Comment by fjfaase
6 months ago
This implicitely assumes atomic assignments, meaning that during an assignment all bits representing a value are transfered in one atomic unit. This sounds a bit trivial, but if one would be working with large integers that are stored in multiple memory words, it is less trivial.
I think it is possible to implement locking with only atomic assigments.
I get your point, and my first question was "what operations are even atomic here for this problem to be well-defined?".
But I think "language operations are atomic and everything else isn't" is a reasonable inference for a puzzle.
I'm also intrigued by locking being done through atomic assignments; I thought it required at least something like "write if equal to value" or "write new value and return old".
The idea is that there is one task that does the locking. It does so by copying a value from a memory location A to B, when B is equal 0 (the initial value) at regular intervals.
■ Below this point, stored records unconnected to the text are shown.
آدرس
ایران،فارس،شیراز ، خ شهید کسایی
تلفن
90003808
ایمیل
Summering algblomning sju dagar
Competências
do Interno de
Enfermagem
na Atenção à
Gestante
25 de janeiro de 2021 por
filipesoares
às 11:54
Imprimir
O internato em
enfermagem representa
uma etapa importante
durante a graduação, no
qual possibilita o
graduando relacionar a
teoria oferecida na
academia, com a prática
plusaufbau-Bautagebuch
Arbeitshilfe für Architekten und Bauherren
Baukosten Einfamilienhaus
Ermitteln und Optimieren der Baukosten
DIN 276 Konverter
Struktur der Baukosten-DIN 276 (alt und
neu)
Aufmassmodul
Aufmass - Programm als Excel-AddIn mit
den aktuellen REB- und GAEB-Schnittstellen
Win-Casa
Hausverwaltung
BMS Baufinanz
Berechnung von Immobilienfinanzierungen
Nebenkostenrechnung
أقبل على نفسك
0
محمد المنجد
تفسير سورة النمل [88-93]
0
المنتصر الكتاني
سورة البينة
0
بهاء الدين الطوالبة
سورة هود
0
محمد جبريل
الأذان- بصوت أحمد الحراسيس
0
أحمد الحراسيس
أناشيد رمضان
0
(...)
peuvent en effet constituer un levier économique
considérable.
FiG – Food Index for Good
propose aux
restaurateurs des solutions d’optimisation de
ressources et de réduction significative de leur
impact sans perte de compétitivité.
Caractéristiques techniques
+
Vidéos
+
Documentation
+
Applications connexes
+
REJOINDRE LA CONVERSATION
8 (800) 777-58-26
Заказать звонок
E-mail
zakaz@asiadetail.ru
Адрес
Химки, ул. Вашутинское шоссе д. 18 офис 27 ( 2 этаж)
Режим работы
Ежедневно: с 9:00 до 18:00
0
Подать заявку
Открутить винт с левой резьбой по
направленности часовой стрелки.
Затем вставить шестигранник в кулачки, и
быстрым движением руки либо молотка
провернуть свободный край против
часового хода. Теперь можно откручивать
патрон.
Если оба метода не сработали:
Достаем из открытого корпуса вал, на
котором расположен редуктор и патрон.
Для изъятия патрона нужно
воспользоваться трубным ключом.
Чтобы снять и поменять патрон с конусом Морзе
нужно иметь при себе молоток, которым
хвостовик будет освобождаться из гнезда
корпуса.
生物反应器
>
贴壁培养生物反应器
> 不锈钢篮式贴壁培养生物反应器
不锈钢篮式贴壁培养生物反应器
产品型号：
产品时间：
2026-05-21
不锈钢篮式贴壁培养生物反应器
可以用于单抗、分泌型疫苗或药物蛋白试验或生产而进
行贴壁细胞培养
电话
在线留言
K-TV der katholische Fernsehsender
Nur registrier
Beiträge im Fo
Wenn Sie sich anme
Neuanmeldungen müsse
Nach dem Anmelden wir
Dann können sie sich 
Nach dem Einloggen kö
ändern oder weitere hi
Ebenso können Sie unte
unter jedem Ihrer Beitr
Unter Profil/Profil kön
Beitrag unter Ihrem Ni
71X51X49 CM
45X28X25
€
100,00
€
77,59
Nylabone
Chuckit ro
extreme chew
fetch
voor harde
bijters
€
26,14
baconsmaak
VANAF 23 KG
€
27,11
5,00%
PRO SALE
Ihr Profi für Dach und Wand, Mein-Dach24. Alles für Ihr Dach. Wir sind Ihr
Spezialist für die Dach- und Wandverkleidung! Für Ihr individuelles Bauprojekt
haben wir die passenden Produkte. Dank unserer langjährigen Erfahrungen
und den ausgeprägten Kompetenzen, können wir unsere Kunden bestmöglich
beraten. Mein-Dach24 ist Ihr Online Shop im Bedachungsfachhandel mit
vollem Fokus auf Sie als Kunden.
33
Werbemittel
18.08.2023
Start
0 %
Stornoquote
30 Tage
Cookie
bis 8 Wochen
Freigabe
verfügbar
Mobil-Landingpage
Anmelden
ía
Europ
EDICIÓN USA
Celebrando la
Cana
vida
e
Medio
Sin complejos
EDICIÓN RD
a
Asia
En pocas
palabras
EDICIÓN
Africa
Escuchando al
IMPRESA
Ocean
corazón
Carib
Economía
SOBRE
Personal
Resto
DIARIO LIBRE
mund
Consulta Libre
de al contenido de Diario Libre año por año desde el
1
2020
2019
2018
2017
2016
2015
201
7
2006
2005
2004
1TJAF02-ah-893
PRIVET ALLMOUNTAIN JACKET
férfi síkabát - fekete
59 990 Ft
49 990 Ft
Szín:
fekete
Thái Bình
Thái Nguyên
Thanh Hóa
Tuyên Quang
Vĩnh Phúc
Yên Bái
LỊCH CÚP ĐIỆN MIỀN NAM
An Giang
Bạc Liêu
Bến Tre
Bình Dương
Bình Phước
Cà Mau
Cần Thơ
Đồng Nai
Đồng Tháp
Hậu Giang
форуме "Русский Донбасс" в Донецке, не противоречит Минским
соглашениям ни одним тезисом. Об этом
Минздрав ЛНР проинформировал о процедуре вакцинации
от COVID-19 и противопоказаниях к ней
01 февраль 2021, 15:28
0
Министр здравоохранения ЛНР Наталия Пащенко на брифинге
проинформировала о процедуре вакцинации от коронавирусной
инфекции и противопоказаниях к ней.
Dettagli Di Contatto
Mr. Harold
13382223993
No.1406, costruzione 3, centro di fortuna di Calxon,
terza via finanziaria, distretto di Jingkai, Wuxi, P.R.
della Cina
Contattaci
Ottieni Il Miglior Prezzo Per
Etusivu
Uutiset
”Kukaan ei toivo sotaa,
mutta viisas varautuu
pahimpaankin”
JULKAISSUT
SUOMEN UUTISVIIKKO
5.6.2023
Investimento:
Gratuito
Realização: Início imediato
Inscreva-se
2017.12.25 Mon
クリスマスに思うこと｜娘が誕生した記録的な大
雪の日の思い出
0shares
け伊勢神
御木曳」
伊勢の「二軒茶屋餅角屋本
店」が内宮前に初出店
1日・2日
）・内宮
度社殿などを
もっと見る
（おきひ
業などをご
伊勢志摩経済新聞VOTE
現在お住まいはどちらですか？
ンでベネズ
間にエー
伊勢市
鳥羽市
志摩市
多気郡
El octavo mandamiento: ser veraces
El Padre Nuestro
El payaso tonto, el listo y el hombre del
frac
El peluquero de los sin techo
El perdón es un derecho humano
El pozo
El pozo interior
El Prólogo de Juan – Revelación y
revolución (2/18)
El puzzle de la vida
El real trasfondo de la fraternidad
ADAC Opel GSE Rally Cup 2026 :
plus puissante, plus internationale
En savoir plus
Any task that wants to get the lock, writes a unique task identifier (unequal to 0) to memory location A and starts polling B. When it becomes equal to its task identifier, it did get the lock. To release the lock, it writes 0 to B. If it did not get the lock and sees that B has become zero, and A is different, it may overwrite A with its own task identifier.
This locking is 'slow' and has 'unfair' behavior.
I think that the following PROMELA code proofs it:
It fails when two 'Client(2)' is replaced by 'Client(1)'
You can replace the read and store with atomic operations and n==2 is still possible. As far as I can tell, the model being verified already uses atomic operations.
Yeah, looking at the code my 'intuition' was "this is a classic data race, the program is broken" not "somewhere between 10 and 20".
I suppose if you assume all global accesses are atomic, it's a good demonstration that atomic operations don’t compose atomically (even in trivial cases) and aren't particularly useful as concurrency primitives.
The question is more testing your full understanding of why this is a race condition, including understanding the possible side effects, since that's the only thing you start out with when someone sends in a bug report.